BusinessDay gathered that the terms of Reference of the Anambra State Board are: “Providing general policy guidelines regarding the functions of the State Internal Revenue Service and supervising implementation of such policies.
“Ensuring the effective and optimum collection of all revenue, including levies and penalties due to the State Government under the relevant Federal and State Laws.
“Doing all such things that may be deemed necessary and expedient for the assessment and collection of all revenue.
“Accounting for all amount so collected in a manner to be prescribed by the Governor, and Making recommendations where appropriate to the Joint Tax Board on tax policy, tax reform, tax registration, tax treaties and exemption as may be required from time to time.”

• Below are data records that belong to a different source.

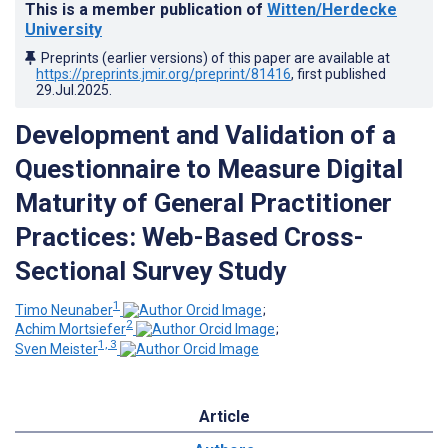
This is a member publication of
Witten/Herdecke
University
Preprints (earlier versions) of this paper are available at
https://preprints.jmir.org/preprint/81416
, first published
29.Jul.2025
.
Development and Validation of a
Questionnaire to Measure Digital
Maturity of General Practitioner
Practices: Web-Based Cross-
Sectional Survey Study
1
Timo Neunaber
;
2
Achim Mortsiefer
;
1, 3
Sven Meister
Article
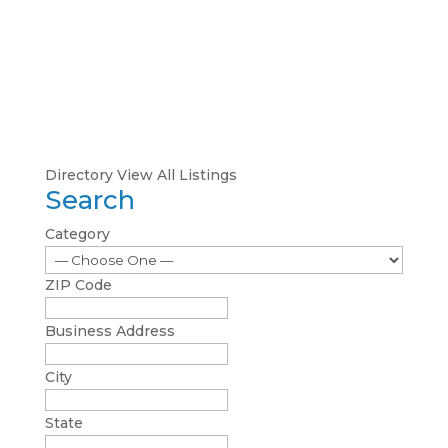
Directory
View All Listings
Search
Category
ZIP Code
Business Address
City
State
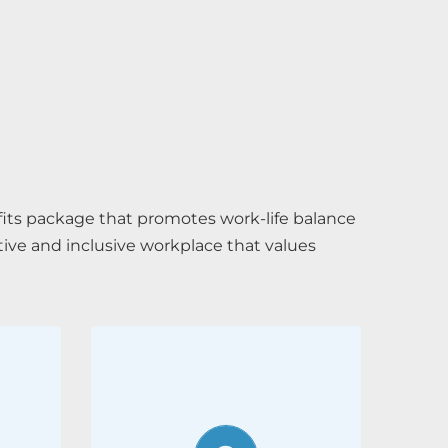
its package that promotes work-life balance
tive and inclusive workplace that values
Recommend a
friend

They also include “Appointing, Promoting, Transferring and imposing discipline on employees of the State Internal Revenue Service.

“Making Recommendations to the Governor regarding the terms and conditions of employment and remuneration of staff of the Internal Revenue Service.

“Controlling the management of the State Internal Revenue Service on matters of policy, subject to the provisions of any regulations setting up the State Internal Revenue Service, and, doing such other things as are in the opinion of the Board necessary to ensure the efficient performance of the functions of the State Revenue Service under the Law.”